WORK ORDER »
Pull out every line of the listing below that contains the word "сферы", and copy each one in full.

SUPPLIED DATA »
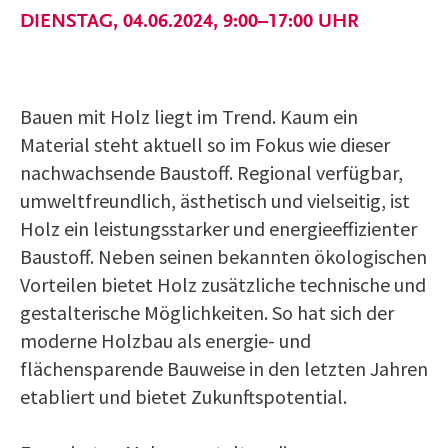
DIENSTAG, 04.06.2024, 9:00–17:00 UHR
Bauen mit Holz liegt im Trend. Kaum ein
Material steht aktuell so im Fokus wie dieser
nachwachsende Baustoff. Regional verfügbar,
umweltfreundlich, ästhetisch und vielseitig, ist
Holz ein leistungsstarker und energieeffizienter
Baustoff. Neben seinen bekannten ökologischen
Vorteilen bietet Holz zusätzliche technische und
gestalterische Möglichkeiten. So hat sich der
moderne Holzbau als energie- und
flächensparende Bauweise in den letzten Jahren
etabliert und bietet Zukunftspotential.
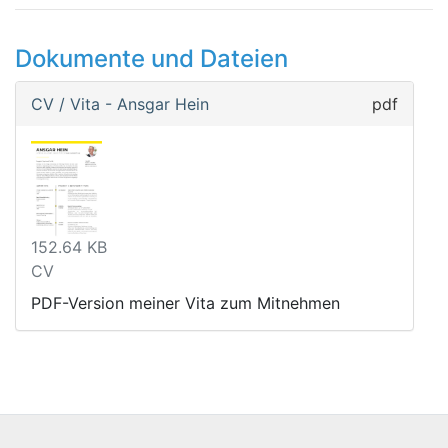
Dokumente und Dateien
CV / Vita - Ansgar Hein
pdf
152.64 KB
CV
PDF-Version meiner Vita zum Mitnehmen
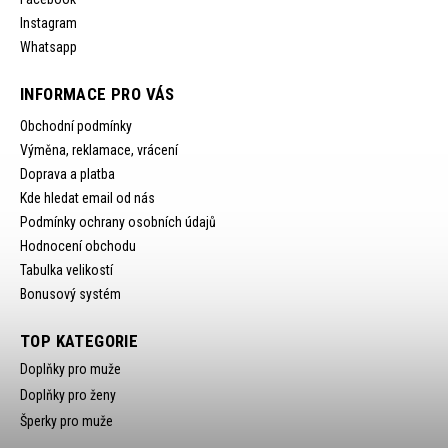
Instagram
Whatsapp
INFORMACE PRO VÁS
Obchodní podmínky
Výměna, reklamace, vrácení
Doprava a platba
Kde hledat email od nás
Podmínky ochrany osobních údajů
Hodnocení obchodu
Tabulka velikostí
Bonusový systém
TOP KATEGORIE
Doplňky pro muže
Doplňky pro ženy
Šperky pro muže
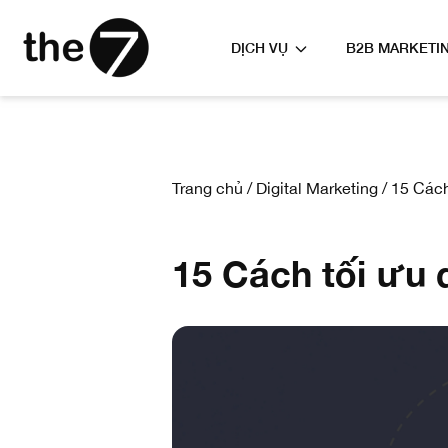
DỊCH VỤ
B2B MARKETI
Trang chủ
/
Digital Marketing
/
15 Cách
15 Cách tối ưu 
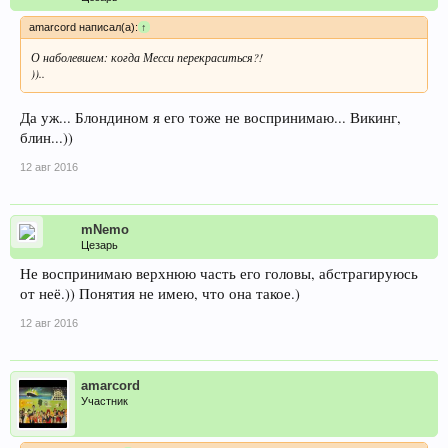
amarcord написал(а):
↑
О наболевшем: когда Месси перекраситься?!
))..
Да уж... Блондином я его тоже не воспринимаю... Викинг,
блин...))
12 авг 2016
mNemo
Цезарь
Не воспринимаю верхнюю часть его головы, абстрагируюсь
от неё.)) Понятия не имею, что она такое.)
12 авг 2016
amarcord
Участник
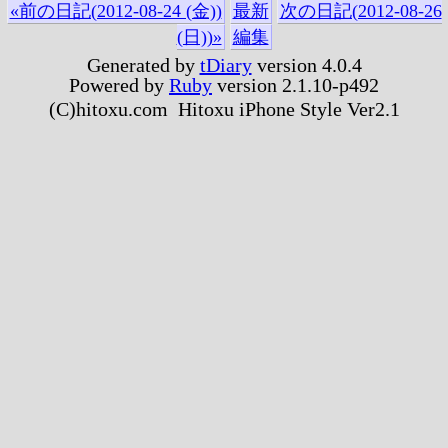
«前の日記(2012-08-24 (金))
最新
次の日記(2012-08-26
(日))»
編集
Generated by
tDiary
version 4.0.4
Powered by
Ruby
version 2.1.10-p492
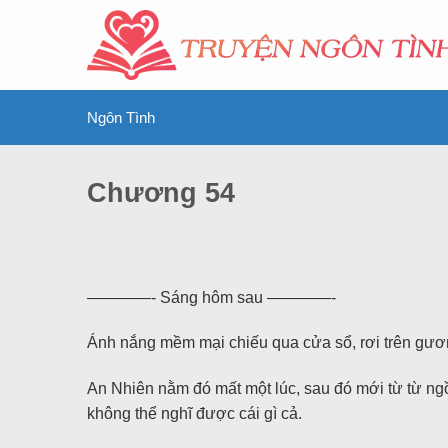
Ngôn Tình
Chương 54
————- Sáng hôm sau ————-
Ánh nắng mềm mại chiếu qua cửa sổ, rơi trên gương
An Nhiên nằm đó mất một lúc, sau đó mới từ từ ngồ
không thể nghĩ được cái gì cả.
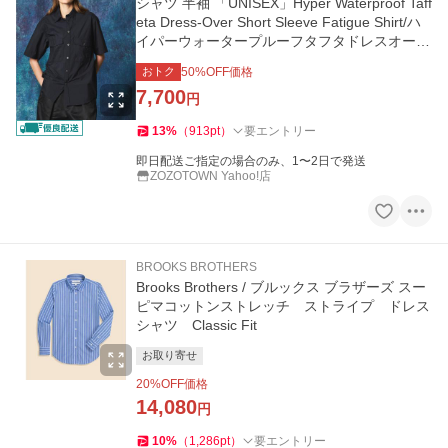
シャツ 半袖 「UNISEX」Hyper Waterproof Taff
eta Dress-Over Short Sleeve Fatigue Shirt/ハ
イパーウォータープルーフタフタドレスオーバ
ーショートスリ…
おトク
50
%OFF価格
7,700
円
13
%
（
913
pt
）
要エントリー
即日配送ご指定の場合のみ、1〜2日で発送
ZOZOTOWN Yahoo!店
BROOKS BROTHERS
Brooks Brothers / ブルックス ブラザーズ スー
ピマコットンストレッチ ストライプ ドレス
シャツ Classic Fit
お取り寄せ
20
%OFF価格
14,080
円
10
%
（
1,286
pt
）
要エントリー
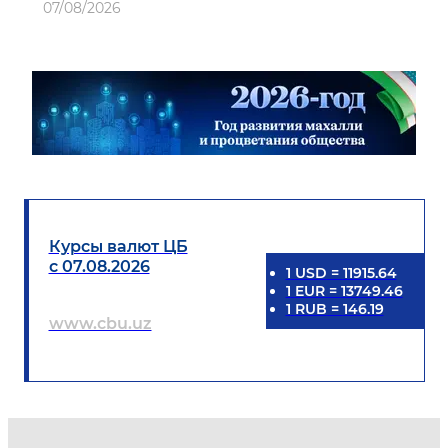
07/08/2026
Курсы валют ЦБ
с 07.08.2026
1
USD
=
11915.64
1
EUR
=
13749.46
1
RUB
=
146.19
www.cbu.uz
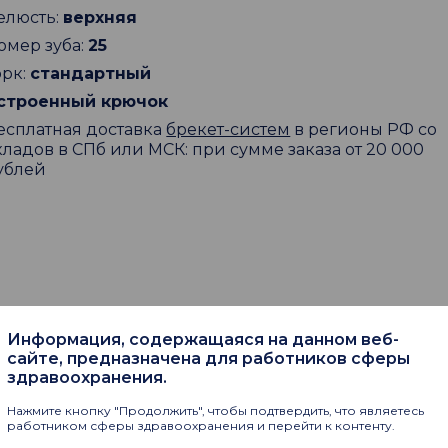
елюсть:
верхняя
омер зуба:
25
орк:
стандартный
строенный крючок
есплатная доставка
брекет-систем
в регионы РФ со
кладов в СПб или МСК: при сумме заказа от 20 000
ублей
Информация, содержащаяся на данном веб-
пают
сайте, предназначена для работников сферы
здравоохранения.
Нажмите кнопку "Продолжить", чтобы подтвердить, что являетесь
работником сферы здравоохранения и перейти к контенту.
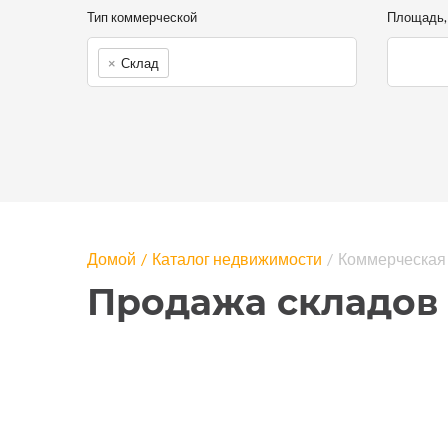
Тип коммерческой
Площадь, 
×
Склад
Домой
Каталог недвижимости
Коммерческая
Продажа складов 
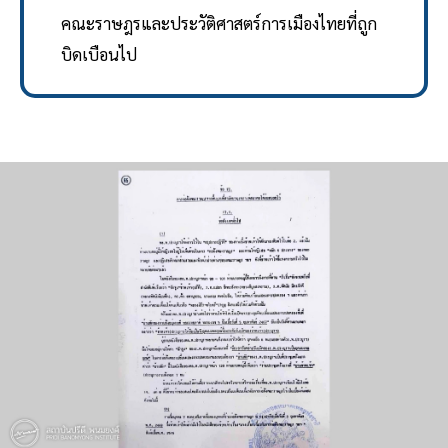
คณะราษฎรและประวัติศาสตร์การเมืองไทยที่ถูก
บิดเบือนไป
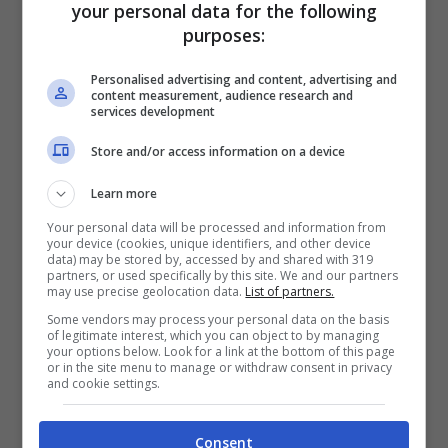
your personal data for the following
purposes:
Personalised advertising and content, advertising and
content measurement, audience research and
services development
Store and/or access information on a device
Learn more
Your personal data will be processed and information from
your device (cookies, unique identifiers, and other device
data) may be stored by, accessed by and shared with 319
partners, or used specifically by this site. We and our partners
may use precise geolocation data.
List of partners.
Some vendors may process your personal data on the basis
of legitimate interest, which you can object to by managing
your options below. Look for a link at the bottom of this page
or in the site menu to manage or withdraw consent in privacy
and cookie settings.
Consent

RESULT BELOW »
сайте, предназначена для работников сферы
работником сферы здравоохранения и перейти к контенту.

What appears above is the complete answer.